A spokesman for the governor of the Pakistani-controlled portion of Kashmir, Abdul Khaliq Wasi, told reporters in shattered Muzaffarabad that 40,000 had been confirmed dead in his territory alone. With the known deaths in neighboring North-West Frontier Province and the Indian-controlled part of Kashmir, that would put the toll at more than 54,000.

In Islamabad, a government official who received reports of many villages being discovered buried under rubble estimated that about 80,000 people had died.

“My personal assessment, after having traveled extensively in the area, is 80,000, plus or minus,” said the official, who did not want to be identified because of the government’s policy of awaiting the results of the survey by the relief commissioner, Maj. Gen.
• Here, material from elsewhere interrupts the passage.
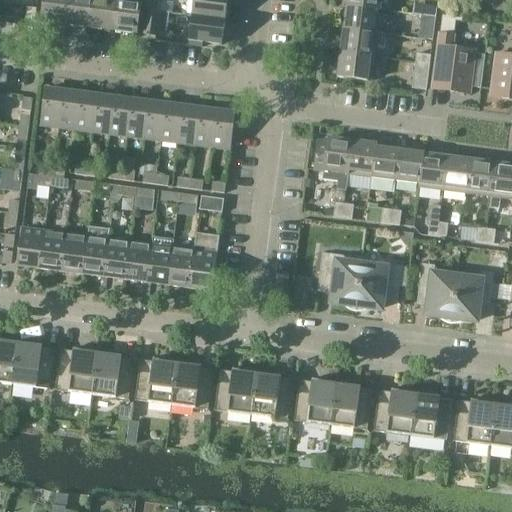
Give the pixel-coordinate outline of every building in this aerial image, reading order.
[(43,0),(41,23),(65,26),(68,0),(43,0)] [(92,0),(68,0),(65,26),(89,29),(92,0)] [(92,0),(89,29),(113,32),(117,1),(110,0),(92,0)] [(156,0),(148,0),(147,11),(156,12),(157,2),(158,0),(156,0)] [(194,0),(192,17),(225,21),(227,0),(194,0)] [(343,0),(343,7),(347,7),(380,11),(391,12),(392,0),(343,0)] [(141,4),(117,1),(113,32),(137,35),(141,4)] [(422,15),(436,17),(437,8),(423,6),(422,15)] [(347,7),(344,30),(377,34),(380,11),(347,7)] [(25,21),(35,22),(36,9),(27,8),(25,21)] [(156,37),(160,13),(156,12),(147,11),(143,36),(156,37)] [(435,27),(436,17),(422,15),(420,25),(435,27)] [(222,46),(225,21),(192,17),(188,47),(202,48),(203,43),(222,46)] [(344,30),(341,54),(374,58),(377,34),(344,30)] [(454,48),(455,36),(437,33),(430,91),(470,96),(476,51),(454,48)] [(511,101),(511,55),(494,53),(488,99),(511,101)] [(374,58),(341,54),(337,78),(371,83),(374,58)] [(417,54),(416,64),(430,65),(431,56),(417,54)] [(426,91),(430,65),(416,64),(412,89),(426,91)] [(41,127),(58,130),(63,92),(46,89),(41,127)] [(58,130),(75,132),(80,94),(63,92),(58,130)] [(97,96),(80,94),(75,132),(92,134),(97,96)] [(92,134),(109,136),(114,98),(97,96),(92,134)] [(109,136),(126,138),(131,100),(114,98),(109,136)] [(23,100),(22,111),(31,113),(33,101),(23,100)] [(126,138),(144,141),(149,103),(131,100),(126,138)] [(144,141),(161,143),(166,105),(149,103),(144,141)] [(183,107),(166,105),(161,143),(178,145),(183,107)] [(178,145),(195,147),(200,109),(183,107),(178,145)] [(195,147),(213,149),(218,111),(200,109),(195,147)] [(235,114),(218,111),(213,149),(230,152),(235,114)] [(21,119),(19,129),(29,130),(30,120),(21,119)] [(18,138),(28,139),(29,130),(19,129),(18,138)] [(317,141),(313,173),(324,174),(323,180),(338,182),(337,190),(346,192),(348,176),(353,142),(328,139),(328,142),(317,141)] [(377,145),(353,142),(348,176),(372,179),(377,145)] [(372,179),(396,182),(400,148),(377,145),(372,179)] [(396,182),(419,184),(420,185),(424,155),(424,151),(400,148),(396,182)] [(419,188),(443,191),(448,158),(424,155),(420,185),(419,184),(419,188)] [(443,191),(467,194),(471,161),(448,158),(443,191)] [(495,164),(471,161),(467,194),(491,197),(495,164)] [(15,162),(14,171),(23,172),(25,163),(15,162)] [(511,200),(511,166),(495,164),(491,197),(489,210),(500,212),(502,199),(511,200)] [(79,166),(78,176),(87,177),(88,167),(79,166)] [(43,167),(42,177),(52,178),(53,168),(43,167)] [(98,168),(88,167),(87,177),(97,178),(98,168)] [(62,170),(53,168),(52,178),(61,180),(62,170)] [(121,181),(122,172),(113,170),(112,180),(121,181)] [(22,182),(23,172),(14,171),(13,181),(22,182)] [(132,173),(122,172),(121,181),(131,182),(132,173)] [(147,175),(146,184),(156,185),(157,176),(147,175)] [(50,188),(52,178),(42,177),(37,176),(36,186),(50,188)] [(166,177),(157,176),(156,185),(165,187),(166,177)] [(61,180),(52,178),(50,188),(65,190),(66,180),(61,180)] [(190,190),(191,180),(182,179),(180,189),(190,190)] [(200,182),(191,180),(190,190),(199,191),(200,182)] [(80,182),(79,192),(93,193),(95,184),(80,182)] [(109,186),(95,184),(93,193),(108,195),(109,186)] [(226,185),(216,184),(215,193),(225,194),(226,185)] [(122,197),(136,199),(137,189),(123,188),(122,197)] [(152,191),(137,189),(136,199),(150,201),(152,191)] [(179,204),(180,195),(166,193),(165,203),(178,204),(179,204)] [(194,197),(180,195),(179,204),(193,206),(194,197)] [(114,196),(113,204),(117,204),(122,197),(115,196),(114,196)] [(224,200),(202,198),(200,211),(222,214),(224,200)] [(10,204),(8,213),(18,215),(19,206),(10,204)] [(334,218),(343,219),(345,205),(335,204),(334,218)] [(345,205),(343,219),(352,220),(354,206),(345,205)] [(428,237),(437,238),(439,224),(438,224),(440,208),(428,207),(426,222),(430,223),(428,237)] [(392,211),(383,210),(381,224),(390,225),(392,211)] [(401,212),(392,211),(390,225),(400,226),(401,212)] [(17,225),(18,215),(8,213),(7,223),(17,225)] [(437,238),(446,239),(448,225),(439,224),(437,238)] [(89,228),(87,238),(83,276),(104,279),(109,241),(110,231),(89,228)] [(18,268),(40,270),(45,232),(22,229),(18,268)] [(476,243),(485,244),(487,230),(477,229),(476,243)] [(487,230),(485,244),(494,245),(496,231),(487,230)] [(40,270),(61,273),(66,235),(45,232),(40,270)] [(4,245),(14,246),(15,237),(6,235),(4,245)] [(87,238),(66,235),(61,273),(83,276),(87,238)] [(197,235),(195,252),(190,290),(212,293),(219,237),(197,235)] [(152,246),(147,284),(168,287),(173,249),(172,249),(173,241),(153,239),(152,246)] [(104,279),(125,281),(130,243),(109,241),(104,279)] [(152,246),(130,243),(125,281),(147,284),(152,246)] [(195,252),(173,249),(168,287),(190,290),(195,252)] [(2,264),(12,265),(13,253),(3,252),(2,264)] [(363,262),(363,260),(323,254),(320,279),(335,281),(332,304),(345,305),(347,308),(349,310),(352,311),(355,311),(355,312),(356,312),(363,262)] [(402,267),(363,262),(356,312),(357,312),(360,312),(363,311),(366,310),(369,308),(381,310),(384,287),(399,289),(402,267)] [(451,324),(458,274),(434,271),(435,267),(422,265),(419,290),(430,292),(427,316),(440,317),(442,320),(445,322),(448,323),(451,324)] [(481,277),(458,274),(451,324),(452,324),(455,324),(458,323),(461,322),(464,320),(476,322),(479,298),(491,299),(494,274),(481,273),(481,277)] [(306,296),(307,296),(314,297),(316,297),(317,284),(308,282),(306,296)] [(0,384),(13,386),(18,342),(4,340),(4,344),(0,343),(0,384)] [(33,344),(18,342),(13,386),(49,391),(55,350),(33,347),(33,344)] [(56,391),(92,396),(98,352),(83,351),(83,354),(61,351),(56,391)] [(113,354),(98,352),(92,396),(129,401),(134,360),(112,358),(113,354)] [(135,402),(172,406),(178,363),(163,361),(163,364),(141,361),(135,402)] [(192,365),(178,363),(172,406),(208,411),(214,371),(192,368),(192,365)] [(215,412),(251,417),(257,373),(243,371),(242,374),(220,371),(215,412)] [(272,375),(257,373),(251,417),(288,421),(293,381),(271,378),(272,375)] [(295,422),(331,427),(337,383),(322,381),(322,384),(300,382),(295,422)] [(351,385),(337,383),(331,427),(368,431),(373,391),(351,388),(351,385)] [(374,432),(411,437),(416,393),(402,391),(401,395),(379,392),(374,432)] [(431,395),(416,393),(411,437),(447,442),(452,401),(430,398),(431,395)] [(454,442),(490,447),(496,403),(481,402),(481,405),(459,402),(454,442)] [(510,405),(496,403),(490,447),(511,449),(511,408),(510,409),(510,405)] [(130,423),(128,435),(136,436),(138,424),(130,423)]
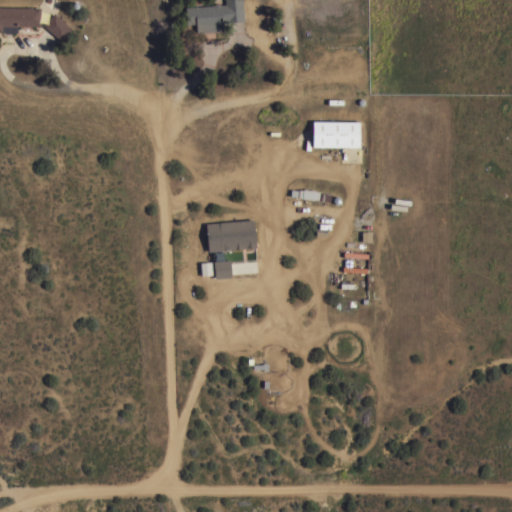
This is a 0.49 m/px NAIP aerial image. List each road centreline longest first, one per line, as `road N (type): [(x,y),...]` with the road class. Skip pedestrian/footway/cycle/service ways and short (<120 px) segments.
road 1 (residential): [(12,510),(58,492),(511,491)]
road 2 (residential): [(166,488),(175,448),(159,107)]
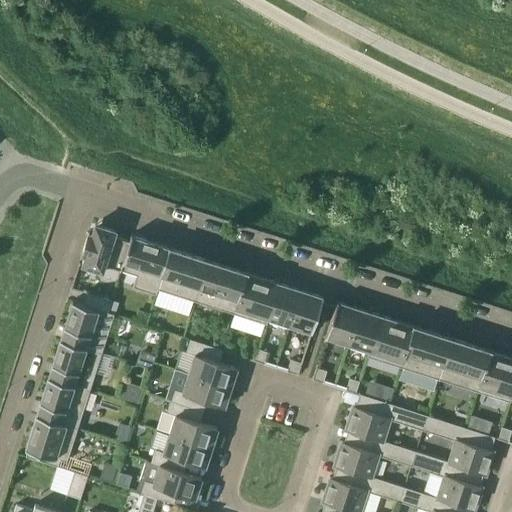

Farooq Ahmad Khan.

Adnan Asdar, a volunteer coordinating surgeries and medical evacuations in Muzaffarabad, said he had calculated at least 75,000 deaths and said the number could swell unless the homeless were provided with adequate shelter before winter sets in. Snow has already begun dusting the Himalayan foothills where the quake was most destructive.

A driving rain that had grounded the humanitarian airlift stopped early Monday, allowing resumption of air drops to remote mountain hamlets and evacuation of dozens of injured from isolated villages. More than 1,200 sorties were flown by an international fleet of 60 choppers, Khan said.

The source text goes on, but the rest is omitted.